The story behind the origins of dim sum, according to this 58-year-old civil engineer, dates back to the imperial courts of China where it was customary for the emperor to be served 1,000 different dishes at every meal.
It was after all, an apt way to honour the son of heaven but alas, the emperor’s gut would not have the same proportions as his vast empire.
So, the imperial chef came up with the brilliant solution of reducing the portions to manageable bite-sized dumplings, all with different fillings and flavours.
And that, more or less, was how dim sum was invented.
Perhaps its royal roots may have something to do with the way dim sum is regarded in the diner’s eyes.
A proper dim sum meal is never hurried, should most ideally be partaken sitting down and always accompanied with delicate cups of well-brewed Chinese tea, gently sipped and ceremoniously replenished.
And because of its leisurely demeanour, dim sum sessions are apt moments for the revealing of grand plans, a bit of soul baring and jovial get-togethers among old friends.
For Wong, who took over the running of this dim sum restaurant from a relative who had to retire due to ill health eight years ago, having dim sum meals is also one way of eating light.
“I shudder at the thought of the amount of oil in fried noodles or nasi lemak.
“My dim sums are nothing like that.
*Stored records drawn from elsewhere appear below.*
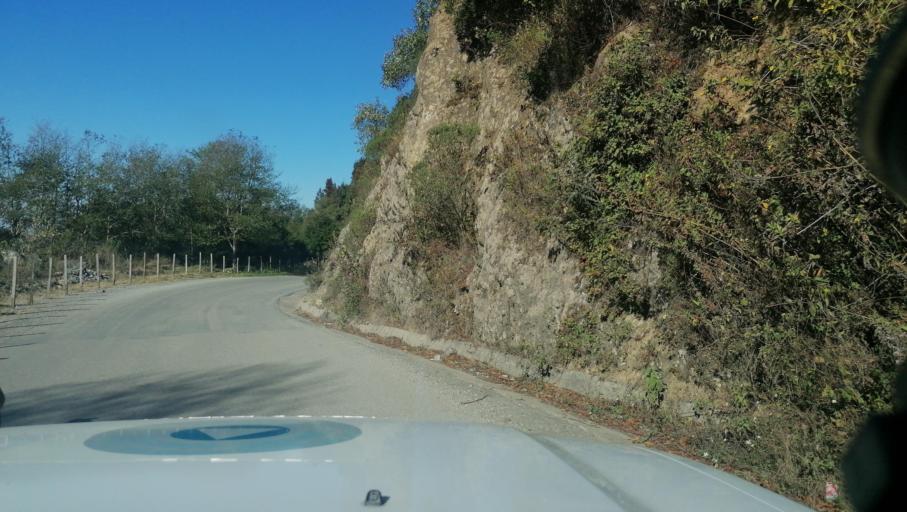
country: MX
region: Chiapas
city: Motozintla de Mendoza
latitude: 15.2665
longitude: -92.2242
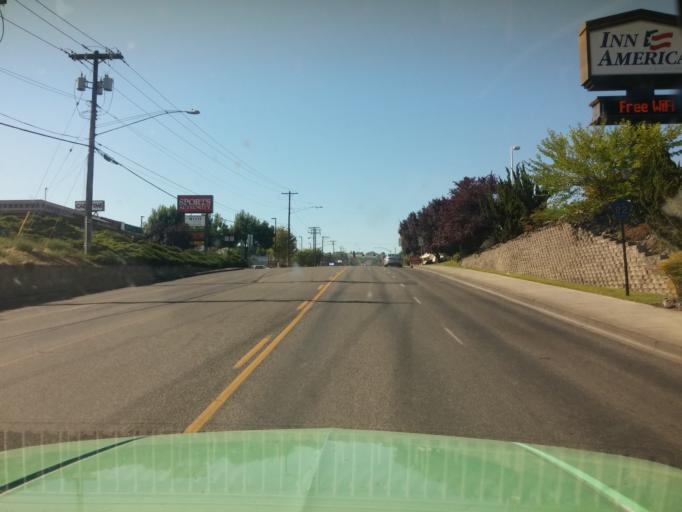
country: US
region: Idaho
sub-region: Nez Perce County
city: Lewiston
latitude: 46.4143
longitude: -117.0020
I use only lean minced pork, and even then I add in more fish paste and chopped water chestnuts.
“When I first introduced the change, someone remarked that I would close shop in three months!
“He said that a lot of Chinese customers who were used to having a lot of oil and pork in the dim sums would not like my version.
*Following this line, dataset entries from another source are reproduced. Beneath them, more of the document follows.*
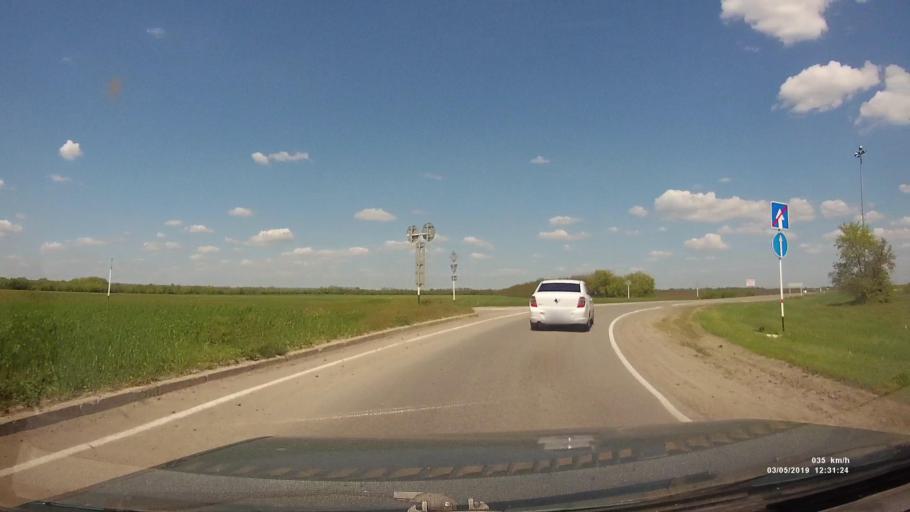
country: RU
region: Rostov
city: Semikarakorsk
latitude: 47.5045
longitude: 40.7491
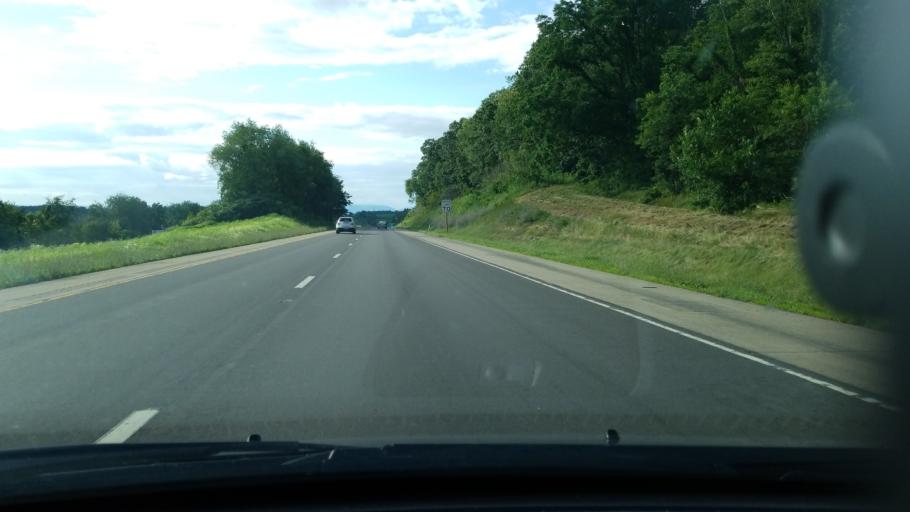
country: US
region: Pennsylvania
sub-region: Northumberland County
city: Milton
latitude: 41.0298
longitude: -76.8041
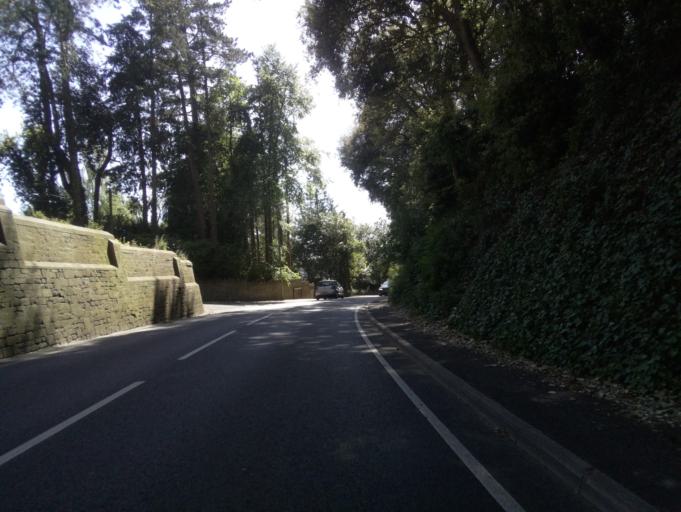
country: GB
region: England
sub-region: Somerset
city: Crewkerne
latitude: 50.8866
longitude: -2.7855
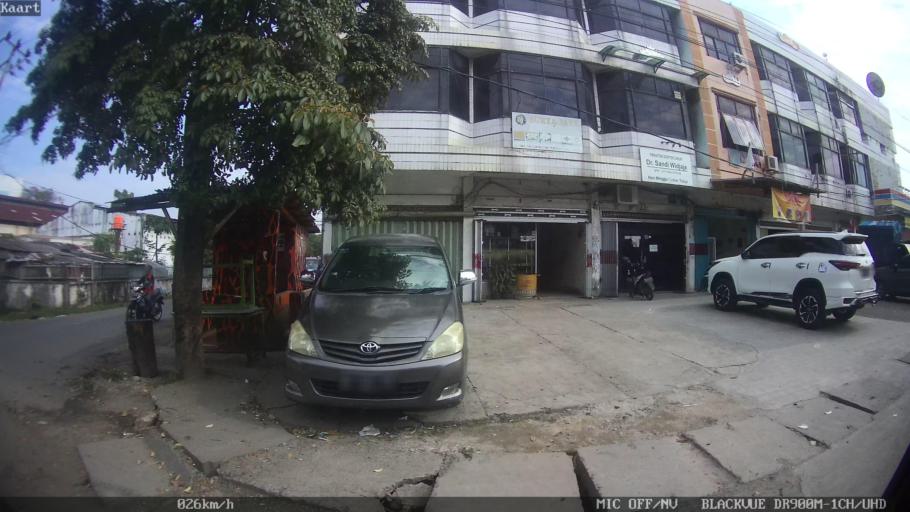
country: ID
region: Lampung
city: Bandarlampung
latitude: -5.4459
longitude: 105.2754
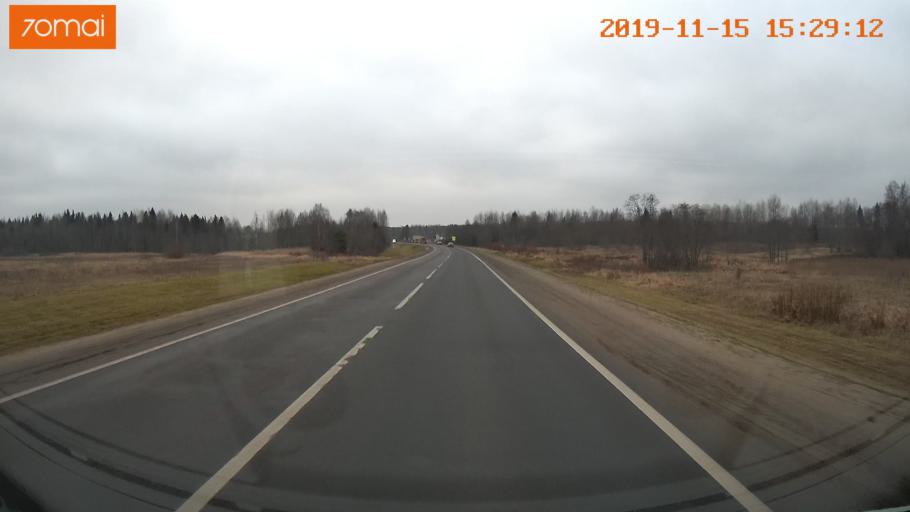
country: RU
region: Jaroslavl
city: Danilov
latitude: 58.1234
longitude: 40.1233
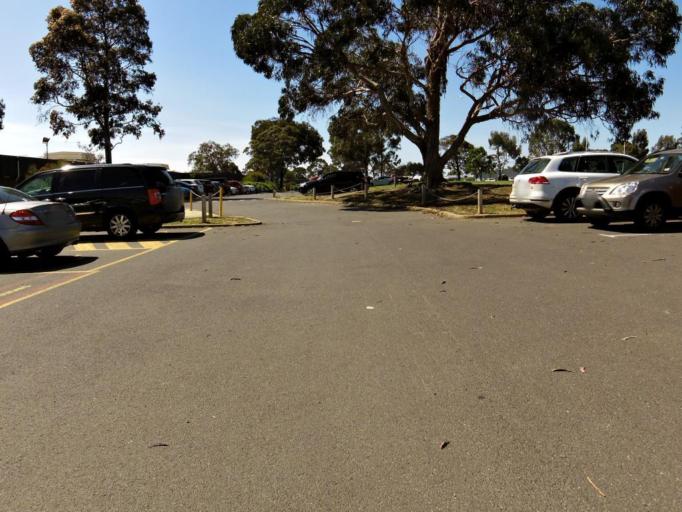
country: AU
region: Victoria
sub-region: Whitehorse
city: Blackburn South
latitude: -37.8494
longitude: 145.1622
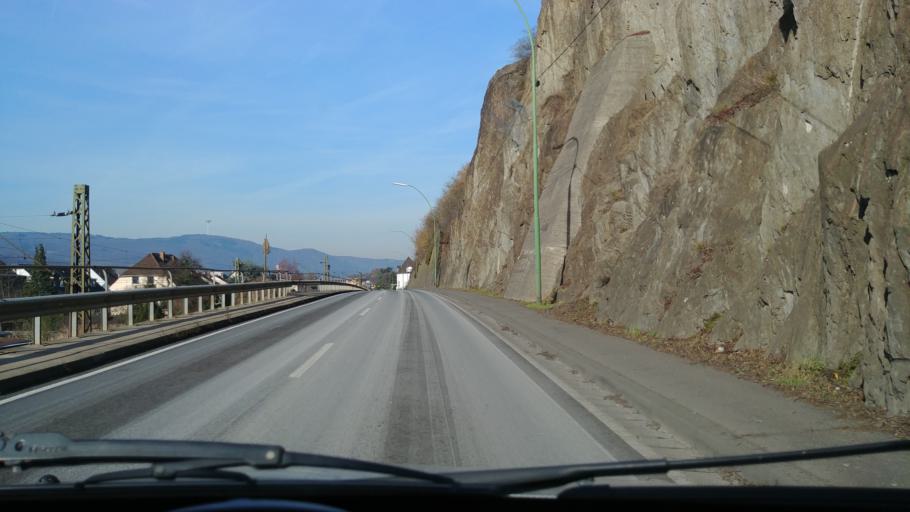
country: DE
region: Rheinland-Pfalz
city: Braubach
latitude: 50.2789
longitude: 7.6388
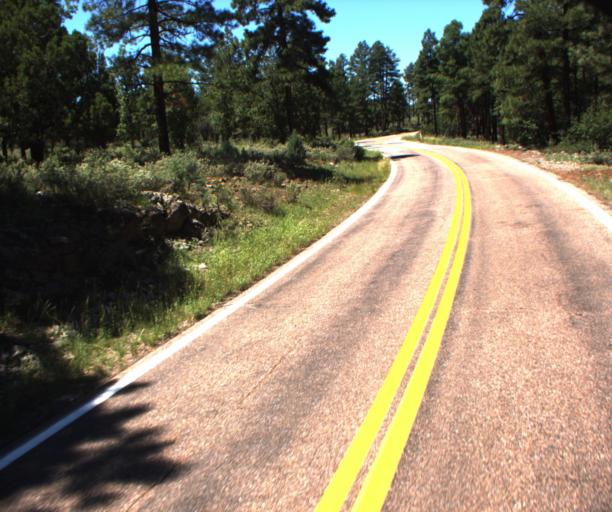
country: US
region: Arizona
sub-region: Greenlee County
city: Morenci
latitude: 33.4872
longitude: -109.3444
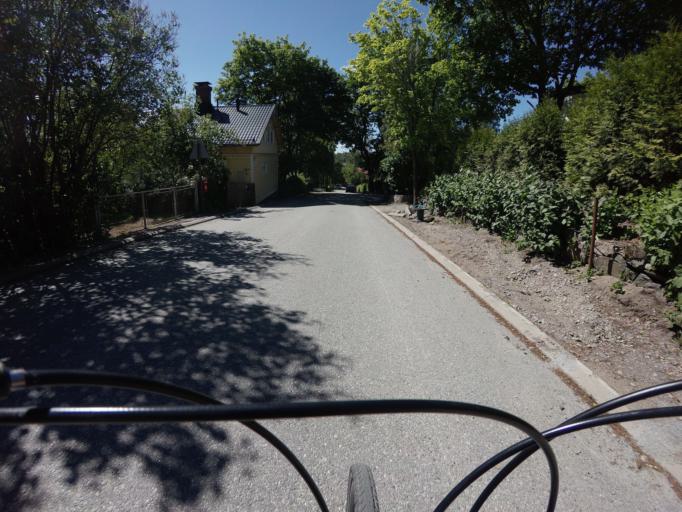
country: FI
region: Varsinais-Suomi
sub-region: Turku
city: Raisio
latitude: 60.4512
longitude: 22.2100
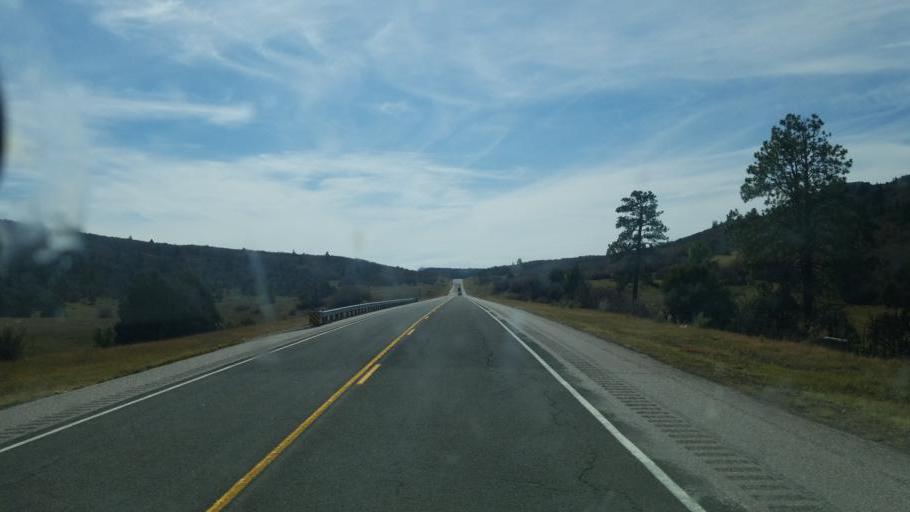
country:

“It’s been eight years now and the complainant is still coming over to my restaurant for his morning dim sum,” laughed Wong.
So particular is Wong about the oil issue that he will not even hear of having the regular deep-fried favourites such as yam cutlets and sesame balls in his menu.
“Sorry, but I think they are unhealthy. What I will allow are baked items like the meat buns and egg tarts.
“I have also introduced vegetarian paus which are a favourite with the ladies,” he said.
That aside, Wong offered a tip in looking out for stale dim sums.
“Watch out for any yellowy or blackish fillings. This means that the dim sums have been left overnight and are not fresh,” he said.
Ask Wong where he got the gumption to make such changes to a traditional Chinese favourite well known for its lack of respect for cholesterol and sodium levels and he simply answered that he had gotten his courage from providence.
“When I was offered to take over this restaurant, I did a lot of soul searching.
“At first, I thought I’d replace it with a Western menu featuring steaks and sandwiches but one old timer from Pudu warned me that if I did that only ghosts would come here to eat!”
After much deliberating, Wong found the answer one stormy night.
“It was raining heavily and there was thunder and lightning. At that time, I was praying and the answer struck me like a thunderous awakening – there was no doubt that I was meant to take over the dim sum restaurant,” Wong recalled.
So, with RM145,000 as capital to refurbish the place, Wong strode ahead and made the necessary changes.
The last word from Wong not only mirrored his outlook on the trend of dim sum mornings but on life as well.
“To enjoy dim sum is to enjoy life. Just sit down, look at the scene, read a newspaper, you’ll get what I mean,” he smiled.
Pudu Cafe is located at 45, Jalan Pasar Baru, Off Jalan Pudu, Kuala Lumpur (03-9223 7645 / Open: 6am-2pm. Non-halal).